Matching PsychtoolboxVersion to Git release/commit ID?

Our scanner operators are upgrading presentation computers to Windows 10. We have several scanners and computers. The version of Psychtoolbox that we tested with reports its version as

'3.0.18 - Flavor: beta - Corresponds to SVN Revision 13009

We installed it using the DownloadPsychtoolbox.m script.

On the Releases page at GitHub, there are quite a few releases under 3.0.18. We are only partway through installing Psychtoolbox onto the scanner computers, but the version changed over weekend.

The Contents.m lists only to the third version, i.e.,

% Psychtoolbox.
% Version 3.0.18      13 October 2021

The code in DownloadPsychtoolbox says it tries to download the most recent version, so should I assume that was since we installed after 11 Sep 2022 and before 17 Feb 2023?

To get the same version I got last Tue, 14 Feb 2023, should I run this?

DownloadPsychtoolbox('C:\toolbox', 'beta', 3.0.18')

Would that correspond exactly to the tarball for Release

I looked for but did not find a Git commit ID corresponding to the SVN Revision number.
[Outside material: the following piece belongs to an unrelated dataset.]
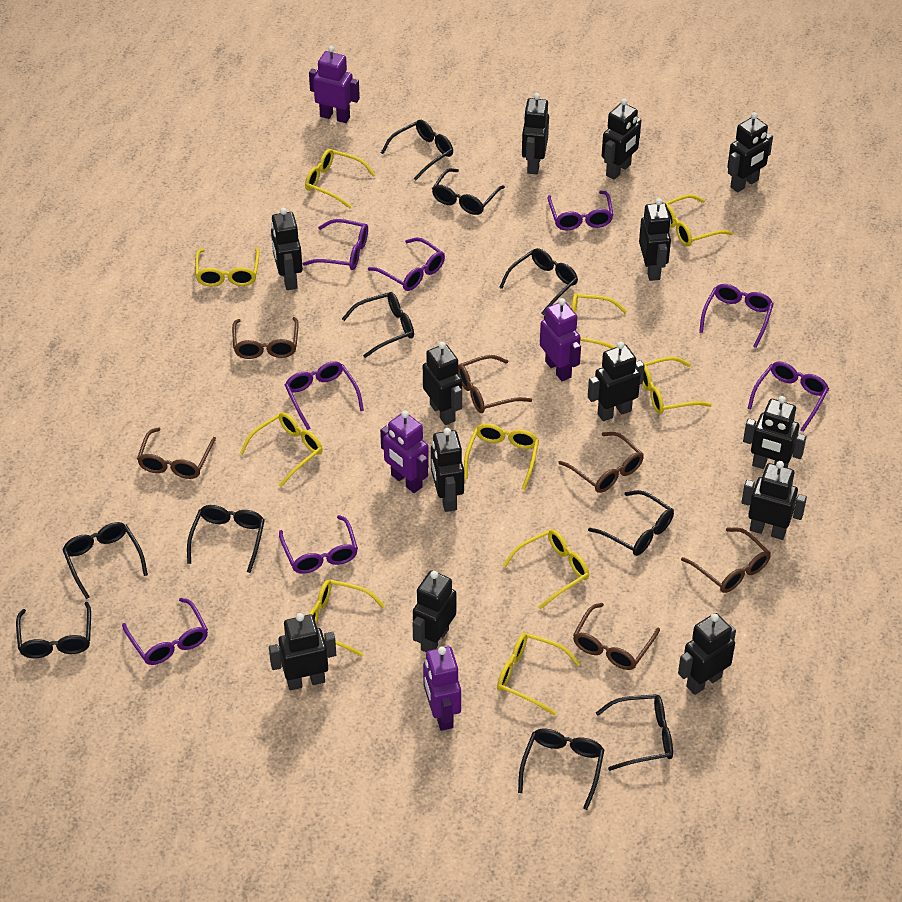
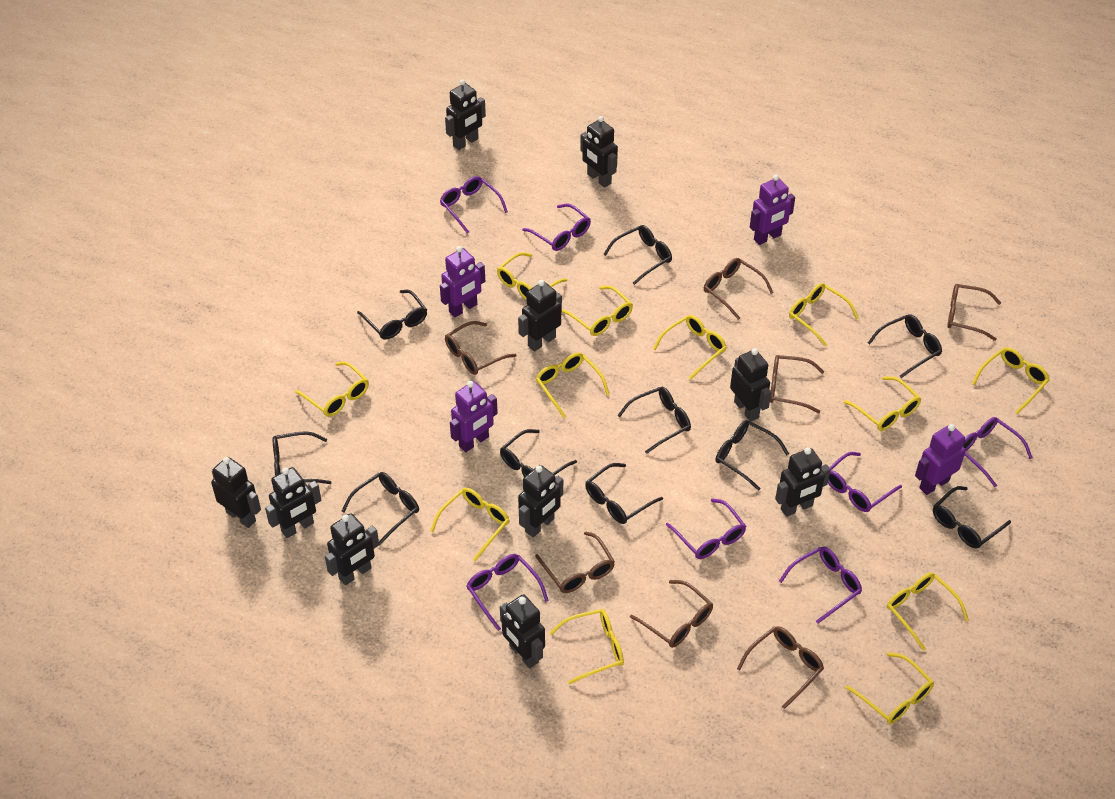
black robot: [269,613,336,690] [271,208,303,290] [413,570,456,652] [423,342,462,425] [431,428,464,512] [522,93,549,174] [588,341,645,421] [602,98,641,180] [639,198,671,281] [678,613,736,695] [727,112,773,192] [741,461,807,540] [743,396,806,469] = 13 -> [211,457,261,528] [265,467,321,538] [325,513,379,585] [445,79,486,150] [500,594,545,668] [518,280,562,352] [518,465,563,537] [580,116,618,188] [730,348,771,422] [775,447,831,517] = 10
brown glasses: [137,427,216,479] [232,317,299,359] [458,355,532,413] [558,432,644,493] [573,603,660,670] [681,527,771,593] = 6 -> [445,321,516,375] [535,531,615,593] [630,580,713,648] [704,258,773,320] [737,626,824,709] [770,355,824,413] [947,284,1001,341] = 7
purple glasses: [122,598,208,665] [279,515,358,574] [285,361,364,430] [303,219,368,270] [368,237,445,291] [547,191,613,230] [699,284,773,348] [747,361,829,432] = 8 -> [440,176,508,234] [466,554,549,631] [522,203,591,251] [666,498,746,559] [779,546,862,623] [828,452,902,512] [964,417,1033,487] = 7
yellow glasses: [195,248,260,287] [240,412,323,487] [305,149,376,208] [308,579,385,657] [464,423,539,490] [497,633,580,715] [503,529,589,609] [571,293,627,349] [642,357,712,414] [665,194,733,246] = 10 -> [295,362,369,417] [430,488,509,562] [497,252,567,300] [536,352,610,418] [550,609,624,684] [562,286,633,336] [653,315,727,380] [789,283,859,346] [844,376,921,431] [846,652,934,724] [887,573,969,651] [972,347,1050,414] = 12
Is it included anywhere?

Sorry if I missed something obvious, and thank you for your consideration.

As this question does not come with a paid support authentication token attached, I’ll make it brief and only answer from memory without double-checking my statements, viewer discretion advised.

I would upgrade the scanner presentation computers to Ubuntu Linux 22.04. Given the approach of your facilities seems to be extremely slow, let me just mention that Windows-10 is scheduled to reach end-of-life in less than 3 years, and Windows-11 is not yet officially supported or tested with PTB, also due to the generally disappointing lack of funding by our users. I can’t afford buying Win11 compatible hardware, or setup and testing time for such an endeavor.

I’d also not use Version 3.0.18 anymore, as it is end-of-life and completely unsupported since 3 days ago. Systems requirements have also changed 3.0.18 → 3.0.19.

Yes, probably.

If you fix the typos, yes.

Don’t know what tarball you got, but it probably corresponds to this git tree, I assume. It also includes all the C source-code, so is much bigger and more.